If these strokes were any broader they’d be exceeding the page margins and hitting the novels either side. There’s nothing that excites the senses here. It’s all abstract, vague summations. The only ‘bullshit’ in evidence here is your narrator’s constant obfuscating so we still don’t have any sense of what kind of place they’re in, what it sounds and smells like, what time of day it is, the temperature, or indeed anything that might risk transforming this rote, perfunctory death scene into something approaching an experience.

The gun rattled in my hand, quivering like a craving tweaker.

How is the gun rattling? Does it have loose parts? Is this narrator wearing lots of bangles?
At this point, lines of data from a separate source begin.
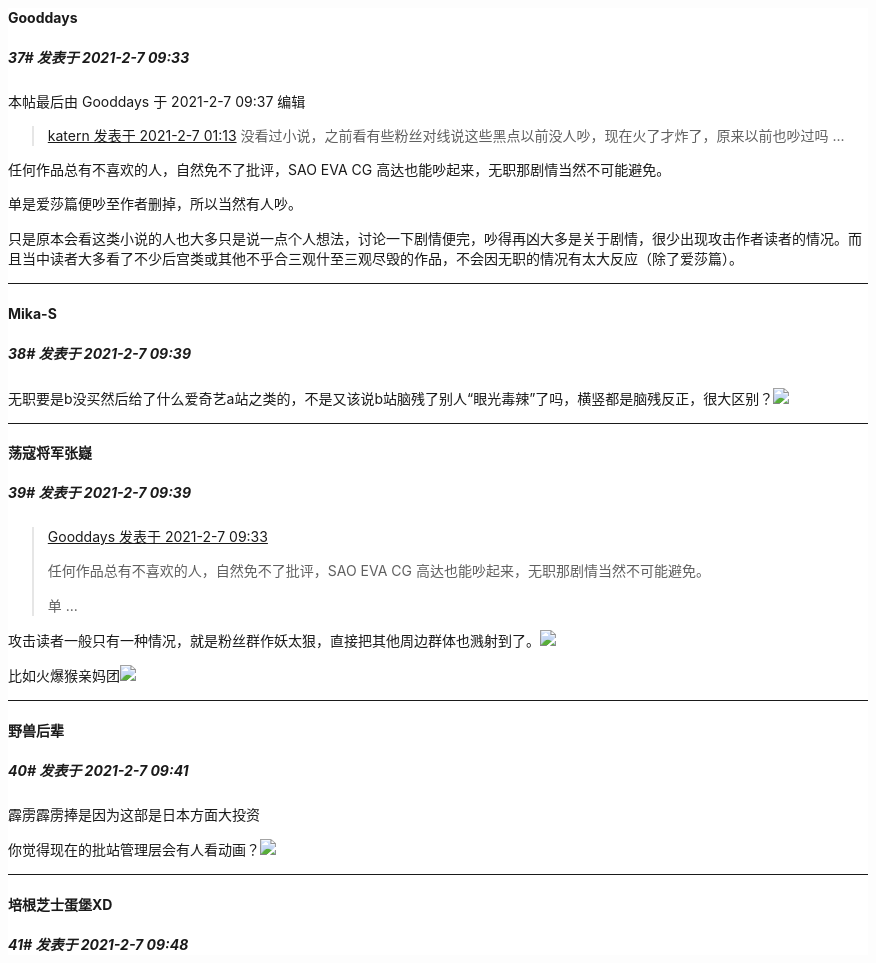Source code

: ####  Gooddays  
##### 37#       发表于 2021-2-7 09:33


 本帖最后由 Gooddays 于 2021-2-7 09:37 编辑 
<blockquote><a href="httphttps://bbs.saraba1st.com/2b/forum.php?mod=redirect&amp;goto=findpost&amp;pid=50261483&amp;ptid=1986670" target="_blank">katern 发表于 2021-2-7 01:13</a>
没看过小说，之前看有些粉丝对线说这些黑点以前没人吵，现在火了才炸了，原来以前也吵过吗 ...</blockquote>
任何作品总有不喜欢的人，自然免不了批评，SAO EVA CG 高达也能吵起来，无职那剧情当然不可能避免。

单是爱莎篇便吵至作者删掉，所以当然有人吵。

只是原本会看这类小说的人也大多只是说一点个人想法，讨论一下剧情便完，吵得再凶大多是关于剧情，很少出现攻击作者读者的情况。而且当中读者大多看了不少后宫类或其他不乎合三观什至三观尽毁的作品，不会因无职的情况有太大反应（除了爱莎篇）。


-----

####  Mika-S  
##### 38#       发表于 2021-2-7 09:39


无职要是b没买然后给了什么爱奇艺a站之类的，不是又该说b站脑残了别人“眼光毒辣”了吗，横竖都是脑残反正，很大区别？<img src="https://static.saraba1st.com/image/smiley/face2017/067.png" referrerpolicy="no-referrer">


-----

####  荡寇将军张嶷  
##### 39#       发表于 2021-2-7 09:39


<blockquote><a href="httphttps://bbs.saraba1st.com/2b/forum.php?mod=redirect&amp;goto=findpost&amp;pid=50262963&amp;ptid=1986670" target="_blank">Gooddays 发表于 2021-2-7 09:33</a>

任何作品总有不喜欢的人，自然免不了批评，SAO EVA CG 高达也能吵起来，无职那剧情当然不可能避免。


单 ...</blockquote>
攻击读者一般只有一种情况，就是粉丝群作妖太狠，直接把其他周边群体也溅射到了。<img src="https://static.saraba1st.com/image/smiley/face2017/067.png" referrerpolicy="no-referrer">

比如火爆猴亲妈团<img src="https://static.saraba1st.com/image/smiley/face2017/068.png" referrerpolicy="no-referrer">


-----

####  野兽后辈  
##### 40#       发表于 2021-2-7 09:41


霹雳霹雳捧是因为这部是日本方面大投资

你觉得现在的批站管理层会有人看动画？<img src="https://static.saraba1st.com/image/smiley/face2017/066.png" referrerpolicy="no-referrer">


-----

####  培根芝士蛋堡XD  
##### 41#       发表于 2021-2-7 09:48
‘quivering like a craving tweaker’ – if you can find anyone under retirement age who judges this a piece of convincing street slang, then… well, you get nothing except the brief validation of a demonstrable pillock. Cut this. It’s horrible.

Steady now, make it clean. I bit my lip as I put the gun to his temple.

See, this isn’t too bad. I would suggest swapping the two sentences so the bit of internal monologue closes the paragraph, and I’d like to see something more specific than ‘gun’. What type of pistol is it? (I’m assuming it’s a pistol – you haven’t even specified that) It makes a difference if the narrator is packing a little Walther PP or a police revolver or whatever. And mentioning the type might help convince the reader that you know what you’re talking about, even if you don’t.

His plea was short, but I couldn’t help feel that it was convincing.

This sentence is baffling. No need to say ‘his plea was short’ – we’ve just read it. We’re not idiots.

What an odd second half of the sentence. Why is this a ‘but’ clause? How is the second half negating or undermining the first?

And such a lengthy way of saying ‘convincing’ – ‘I couldn’t help feel that it was’ doesn’t materially add anything to our understanding. ‘His plea was short but convincing’ is fine.

A gentle squeeze.

The deafening sound rang out through the warehouse.

“Had to be done” Jack said half emphatically, half matter-of-factly.

So ‘sound’ is the weak link in those first two sentences. A super-general noun. Tighten it up.

The way you’ve laid this out, it sounds as if Jack speaks immediately. If the report is that loud (and I think it would be) the two survivors are not going to be exchanging words for a good ten seconds. Their ears will be ringing to buggery. I once accidentally fired a double-barrelled shotgun with one of my earplugs still out and it was like being kicked in the side of the head. If he’s firing indoors, even in a big warehouse, that sound is going to be magnified.

Also, ‘half emphatically, half matter-of-factly’ is straight up nonsense juice, Ono. That’s like writing:

‘Sounds really cool,’ Roscoe said half excitedly, half bored out of his fucking mind.

Or

‘In that case, you’d better come with me,’ she said half-silently, half at the top of her lungs.

It doesn’t sound nuanced, it just sounds like you lacked the conviction to make a choice.

Look, this should be a dramatic scene, but you’ve fallen back way too much of cliché and familiar tropes. You make almost no effort to help us picture these characters, to give us a sense of this specific location on this specific day. We get ‘warehouse’, ‘faded jeans’, ‘gun’, and a lot of fucks. And, frankly Ono, two fucks would be more than I give about what happens next.

It’s awesome that you want to create an exciting opening that hits us in the face, mid-scene, at a climactic instant. That’s a great instinct and your desire to immediately engage the reader is laudable. But a tied up guy and a gun aren’t cheat codes that allow you to completely ignore all rules of composition. You need to properly research and imagine this scene, and bring it into sharp focus. At the moment, it’s just a blur.